The hard part for me is that I can’t fix this. As both a scientist and a daughter the desire to make everything better is overwhelming. Frustratingly enough, I can’t really do anything at all. My father is organized to a fault and has everything in order. He has and will continue to support my mother for the rest of her life. His house is paid off. He has no debts. He has an extensive network of friends and contacts where he lives whom I have witnessed will drop anything at a moment’s notice to help our family out.

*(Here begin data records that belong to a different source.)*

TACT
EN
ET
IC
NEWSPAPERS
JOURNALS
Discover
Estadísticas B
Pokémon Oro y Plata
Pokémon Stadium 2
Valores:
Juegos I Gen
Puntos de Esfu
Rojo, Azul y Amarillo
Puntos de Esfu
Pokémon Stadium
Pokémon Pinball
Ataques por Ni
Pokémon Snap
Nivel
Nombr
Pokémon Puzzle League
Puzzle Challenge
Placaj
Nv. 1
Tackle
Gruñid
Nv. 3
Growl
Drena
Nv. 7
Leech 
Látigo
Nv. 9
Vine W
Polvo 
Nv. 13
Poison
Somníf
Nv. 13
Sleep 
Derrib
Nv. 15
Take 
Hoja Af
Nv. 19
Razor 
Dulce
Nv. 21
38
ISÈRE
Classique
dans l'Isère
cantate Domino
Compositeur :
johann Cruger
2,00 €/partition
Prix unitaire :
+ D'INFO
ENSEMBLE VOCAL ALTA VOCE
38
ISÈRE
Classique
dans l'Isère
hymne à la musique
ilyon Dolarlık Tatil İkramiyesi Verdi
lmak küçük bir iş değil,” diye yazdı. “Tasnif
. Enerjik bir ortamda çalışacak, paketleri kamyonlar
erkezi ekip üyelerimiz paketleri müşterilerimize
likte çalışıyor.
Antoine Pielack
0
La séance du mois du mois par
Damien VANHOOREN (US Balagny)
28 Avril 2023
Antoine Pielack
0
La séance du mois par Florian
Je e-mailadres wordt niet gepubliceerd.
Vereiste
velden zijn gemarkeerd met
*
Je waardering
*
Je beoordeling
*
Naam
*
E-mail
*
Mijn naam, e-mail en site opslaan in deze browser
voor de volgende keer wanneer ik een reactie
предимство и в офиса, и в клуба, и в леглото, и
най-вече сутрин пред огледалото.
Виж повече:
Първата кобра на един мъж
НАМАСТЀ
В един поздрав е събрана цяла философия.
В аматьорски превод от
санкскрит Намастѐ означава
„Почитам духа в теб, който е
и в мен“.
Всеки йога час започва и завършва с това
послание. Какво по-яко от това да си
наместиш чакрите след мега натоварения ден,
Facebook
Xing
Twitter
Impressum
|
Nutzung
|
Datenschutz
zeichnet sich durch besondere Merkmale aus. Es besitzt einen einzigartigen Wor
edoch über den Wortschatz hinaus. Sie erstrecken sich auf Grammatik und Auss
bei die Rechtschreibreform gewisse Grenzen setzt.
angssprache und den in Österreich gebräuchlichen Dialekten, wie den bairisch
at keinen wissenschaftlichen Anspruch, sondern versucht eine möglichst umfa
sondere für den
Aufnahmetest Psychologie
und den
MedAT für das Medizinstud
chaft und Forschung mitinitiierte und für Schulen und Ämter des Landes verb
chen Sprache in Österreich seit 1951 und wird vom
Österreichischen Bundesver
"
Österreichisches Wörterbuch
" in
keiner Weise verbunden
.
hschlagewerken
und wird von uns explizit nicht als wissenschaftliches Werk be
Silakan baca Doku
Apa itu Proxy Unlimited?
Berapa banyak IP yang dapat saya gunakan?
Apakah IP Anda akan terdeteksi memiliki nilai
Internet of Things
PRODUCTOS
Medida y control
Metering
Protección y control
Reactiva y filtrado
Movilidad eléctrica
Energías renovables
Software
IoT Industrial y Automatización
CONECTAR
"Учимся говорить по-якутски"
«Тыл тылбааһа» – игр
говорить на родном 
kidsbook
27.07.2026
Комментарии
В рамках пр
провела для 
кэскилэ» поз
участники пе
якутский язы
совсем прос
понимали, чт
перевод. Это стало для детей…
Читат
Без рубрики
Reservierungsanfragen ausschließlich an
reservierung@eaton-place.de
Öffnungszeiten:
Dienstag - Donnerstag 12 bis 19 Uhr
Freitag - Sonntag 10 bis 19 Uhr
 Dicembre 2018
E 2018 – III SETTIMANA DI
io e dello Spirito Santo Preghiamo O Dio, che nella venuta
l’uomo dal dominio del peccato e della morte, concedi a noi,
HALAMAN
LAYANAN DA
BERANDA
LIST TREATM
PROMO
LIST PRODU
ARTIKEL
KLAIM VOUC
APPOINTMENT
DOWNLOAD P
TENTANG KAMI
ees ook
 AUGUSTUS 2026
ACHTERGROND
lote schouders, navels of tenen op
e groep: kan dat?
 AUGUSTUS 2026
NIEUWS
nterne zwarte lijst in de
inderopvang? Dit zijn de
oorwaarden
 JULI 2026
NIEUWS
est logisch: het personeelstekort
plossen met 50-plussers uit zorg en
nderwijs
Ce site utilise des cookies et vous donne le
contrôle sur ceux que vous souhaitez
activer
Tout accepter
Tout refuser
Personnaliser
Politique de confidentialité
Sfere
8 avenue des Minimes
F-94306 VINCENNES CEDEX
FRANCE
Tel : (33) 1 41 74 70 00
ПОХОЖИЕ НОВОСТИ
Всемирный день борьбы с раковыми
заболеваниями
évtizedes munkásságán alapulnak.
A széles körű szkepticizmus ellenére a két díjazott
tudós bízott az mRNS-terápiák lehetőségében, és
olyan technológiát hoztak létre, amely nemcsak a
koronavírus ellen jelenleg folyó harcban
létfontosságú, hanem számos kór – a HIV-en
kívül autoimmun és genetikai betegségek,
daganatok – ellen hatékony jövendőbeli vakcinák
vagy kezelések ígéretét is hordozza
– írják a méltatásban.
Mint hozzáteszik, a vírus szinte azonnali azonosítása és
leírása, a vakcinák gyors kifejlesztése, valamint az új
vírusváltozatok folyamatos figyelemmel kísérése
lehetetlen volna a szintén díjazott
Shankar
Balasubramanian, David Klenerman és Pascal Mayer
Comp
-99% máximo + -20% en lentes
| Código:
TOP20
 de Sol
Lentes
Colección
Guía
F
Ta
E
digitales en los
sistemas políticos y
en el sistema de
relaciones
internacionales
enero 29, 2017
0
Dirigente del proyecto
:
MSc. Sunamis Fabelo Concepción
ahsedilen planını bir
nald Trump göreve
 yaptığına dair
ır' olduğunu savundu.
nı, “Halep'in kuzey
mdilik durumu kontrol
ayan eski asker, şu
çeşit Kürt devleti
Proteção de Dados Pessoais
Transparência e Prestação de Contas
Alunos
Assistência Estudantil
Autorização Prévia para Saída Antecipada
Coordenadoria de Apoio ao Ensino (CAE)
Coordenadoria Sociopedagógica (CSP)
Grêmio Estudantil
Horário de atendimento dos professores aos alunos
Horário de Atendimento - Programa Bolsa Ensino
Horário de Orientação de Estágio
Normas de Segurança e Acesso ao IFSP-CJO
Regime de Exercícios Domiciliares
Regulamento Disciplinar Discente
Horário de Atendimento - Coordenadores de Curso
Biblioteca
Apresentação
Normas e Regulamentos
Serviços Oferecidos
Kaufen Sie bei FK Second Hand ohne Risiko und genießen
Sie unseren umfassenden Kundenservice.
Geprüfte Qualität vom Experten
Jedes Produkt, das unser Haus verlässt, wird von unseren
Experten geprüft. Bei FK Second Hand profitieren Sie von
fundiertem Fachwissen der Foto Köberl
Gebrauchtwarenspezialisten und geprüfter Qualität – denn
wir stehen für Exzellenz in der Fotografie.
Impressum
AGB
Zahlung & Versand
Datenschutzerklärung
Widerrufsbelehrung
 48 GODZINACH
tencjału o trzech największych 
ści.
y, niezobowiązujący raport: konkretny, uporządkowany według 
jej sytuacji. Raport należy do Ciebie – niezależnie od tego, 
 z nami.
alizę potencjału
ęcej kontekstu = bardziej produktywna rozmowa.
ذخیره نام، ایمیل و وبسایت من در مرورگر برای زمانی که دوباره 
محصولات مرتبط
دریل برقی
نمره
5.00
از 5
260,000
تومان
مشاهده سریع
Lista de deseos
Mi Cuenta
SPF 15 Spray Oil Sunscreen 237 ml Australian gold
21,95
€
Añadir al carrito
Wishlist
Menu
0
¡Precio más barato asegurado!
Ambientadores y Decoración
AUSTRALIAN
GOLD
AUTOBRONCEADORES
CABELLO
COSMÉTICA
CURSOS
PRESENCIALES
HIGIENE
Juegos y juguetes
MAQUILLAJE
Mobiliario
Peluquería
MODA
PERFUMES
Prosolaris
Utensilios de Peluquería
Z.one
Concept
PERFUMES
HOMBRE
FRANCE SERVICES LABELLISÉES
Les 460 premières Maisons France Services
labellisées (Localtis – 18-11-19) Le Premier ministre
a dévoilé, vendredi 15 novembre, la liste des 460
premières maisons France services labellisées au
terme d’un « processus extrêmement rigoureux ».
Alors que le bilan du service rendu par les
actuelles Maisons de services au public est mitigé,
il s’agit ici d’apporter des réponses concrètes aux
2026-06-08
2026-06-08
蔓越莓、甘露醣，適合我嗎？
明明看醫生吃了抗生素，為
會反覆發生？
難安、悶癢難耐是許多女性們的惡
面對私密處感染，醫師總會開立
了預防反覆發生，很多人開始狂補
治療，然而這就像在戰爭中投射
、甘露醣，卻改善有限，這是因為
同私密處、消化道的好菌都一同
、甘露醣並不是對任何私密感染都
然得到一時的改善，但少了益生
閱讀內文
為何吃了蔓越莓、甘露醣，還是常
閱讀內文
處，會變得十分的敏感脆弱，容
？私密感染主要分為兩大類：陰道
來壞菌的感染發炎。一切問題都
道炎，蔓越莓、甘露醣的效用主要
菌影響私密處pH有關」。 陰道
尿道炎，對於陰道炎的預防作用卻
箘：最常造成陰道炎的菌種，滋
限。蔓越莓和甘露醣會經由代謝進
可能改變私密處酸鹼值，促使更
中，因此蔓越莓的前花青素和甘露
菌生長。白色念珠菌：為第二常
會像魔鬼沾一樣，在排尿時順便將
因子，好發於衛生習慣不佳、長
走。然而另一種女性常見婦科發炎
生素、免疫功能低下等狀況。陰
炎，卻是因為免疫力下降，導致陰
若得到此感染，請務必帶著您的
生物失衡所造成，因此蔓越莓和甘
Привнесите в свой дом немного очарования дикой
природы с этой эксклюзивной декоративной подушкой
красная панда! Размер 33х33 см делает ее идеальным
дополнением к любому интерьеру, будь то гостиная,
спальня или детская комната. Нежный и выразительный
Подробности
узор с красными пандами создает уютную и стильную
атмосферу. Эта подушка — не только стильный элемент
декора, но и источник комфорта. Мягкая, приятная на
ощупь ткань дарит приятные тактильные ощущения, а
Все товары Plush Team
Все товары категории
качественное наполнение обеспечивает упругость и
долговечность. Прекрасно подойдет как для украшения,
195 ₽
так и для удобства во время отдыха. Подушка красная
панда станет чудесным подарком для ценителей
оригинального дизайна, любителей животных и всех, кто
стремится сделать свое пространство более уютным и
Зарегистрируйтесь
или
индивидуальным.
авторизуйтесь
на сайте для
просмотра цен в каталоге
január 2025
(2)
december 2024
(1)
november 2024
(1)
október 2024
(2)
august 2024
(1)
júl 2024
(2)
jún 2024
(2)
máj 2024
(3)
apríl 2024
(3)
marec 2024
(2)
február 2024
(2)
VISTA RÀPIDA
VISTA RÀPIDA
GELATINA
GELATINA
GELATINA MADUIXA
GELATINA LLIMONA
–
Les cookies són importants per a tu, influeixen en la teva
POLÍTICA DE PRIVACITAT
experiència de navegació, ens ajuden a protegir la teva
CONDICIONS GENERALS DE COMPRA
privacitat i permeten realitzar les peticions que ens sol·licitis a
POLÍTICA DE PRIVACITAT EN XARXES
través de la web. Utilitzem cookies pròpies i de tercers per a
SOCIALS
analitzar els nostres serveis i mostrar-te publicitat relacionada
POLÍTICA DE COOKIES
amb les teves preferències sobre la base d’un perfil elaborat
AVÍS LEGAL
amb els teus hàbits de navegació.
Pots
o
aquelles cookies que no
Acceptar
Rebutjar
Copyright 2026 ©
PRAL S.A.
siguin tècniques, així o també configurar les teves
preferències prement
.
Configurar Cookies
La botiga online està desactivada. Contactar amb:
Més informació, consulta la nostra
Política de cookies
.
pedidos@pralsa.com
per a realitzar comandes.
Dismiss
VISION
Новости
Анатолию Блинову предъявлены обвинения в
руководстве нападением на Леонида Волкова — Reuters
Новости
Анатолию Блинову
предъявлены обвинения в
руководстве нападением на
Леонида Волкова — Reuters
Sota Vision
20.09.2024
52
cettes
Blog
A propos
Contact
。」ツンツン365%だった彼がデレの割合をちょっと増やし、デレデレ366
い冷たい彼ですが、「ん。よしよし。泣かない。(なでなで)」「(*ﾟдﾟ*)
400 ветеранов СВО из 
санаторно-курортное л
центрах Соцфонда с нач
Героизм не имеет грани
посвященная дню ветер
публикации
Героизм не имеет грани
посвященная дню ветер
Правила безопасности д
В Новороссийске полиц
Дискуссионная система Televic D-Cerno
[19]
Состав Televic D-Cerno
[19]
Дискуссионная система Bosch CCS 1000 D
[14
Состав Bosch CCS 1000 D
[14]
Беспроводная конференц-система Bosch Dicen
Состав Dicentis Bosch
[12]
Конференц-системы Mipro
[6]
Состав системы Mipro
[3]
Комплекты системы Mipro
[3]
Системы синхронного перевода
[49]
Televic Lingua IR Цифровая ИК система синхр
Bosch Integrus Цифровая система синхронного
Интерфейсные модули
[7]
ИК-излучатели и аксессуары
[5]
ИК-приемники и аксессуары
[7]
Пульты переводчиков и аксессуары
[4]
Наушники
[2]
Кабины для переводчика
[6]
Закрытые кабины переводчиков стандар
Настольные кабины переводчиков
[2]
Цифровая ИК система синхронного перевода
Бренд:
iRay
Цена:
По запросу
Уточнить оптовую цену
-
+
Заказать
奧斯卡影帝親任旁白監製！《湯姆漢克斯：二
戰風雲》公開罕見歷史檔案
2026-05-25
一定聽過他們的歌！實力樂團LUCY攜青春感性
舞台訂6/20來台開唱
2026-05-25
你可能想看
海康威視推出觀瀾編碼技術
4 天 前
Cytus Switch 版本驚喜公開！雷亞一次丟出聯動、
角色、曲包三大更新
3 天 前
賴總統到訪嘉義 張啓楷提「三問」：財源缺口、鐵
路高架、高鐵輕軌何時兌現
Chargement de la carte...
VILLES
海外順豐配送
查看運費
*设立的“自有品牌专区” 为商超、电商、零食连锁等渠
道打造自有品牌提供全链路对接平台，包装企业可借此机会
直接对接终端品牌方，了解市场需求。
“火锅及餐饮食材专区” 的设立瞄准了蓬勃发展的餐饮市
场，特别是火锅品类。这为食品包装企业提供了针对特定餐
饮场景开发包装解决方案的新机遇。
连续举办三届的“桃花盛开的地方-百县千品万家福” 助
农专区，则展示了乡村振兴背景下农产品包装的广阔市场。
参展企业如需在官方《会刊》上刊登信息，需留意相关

There’s nothing left to do but enjoy the time we have together, and that is a wonderful gift. Here are the times that I have begun to appreciate more due to my father’s influence:

  • Time with my son Timothy. It doesn’t matter what we’re doing.
  • When one or both of my cats decide to snuggle, even if it is 4 am.
  • Running along the lake on a perfect spring day.
  • Cooking one of Daniel’s favorite meals, and then watching his delighted reaction when he sees his plate.
  • Being grateful for my health.
  • Chats with my girlfriends during our monthly suppers out.
  • Watching chickadees at the bird feeder in front of my kitchen window.
  • Picking strawberries from my garden.

Happy Father’s Day, Dad! I love you!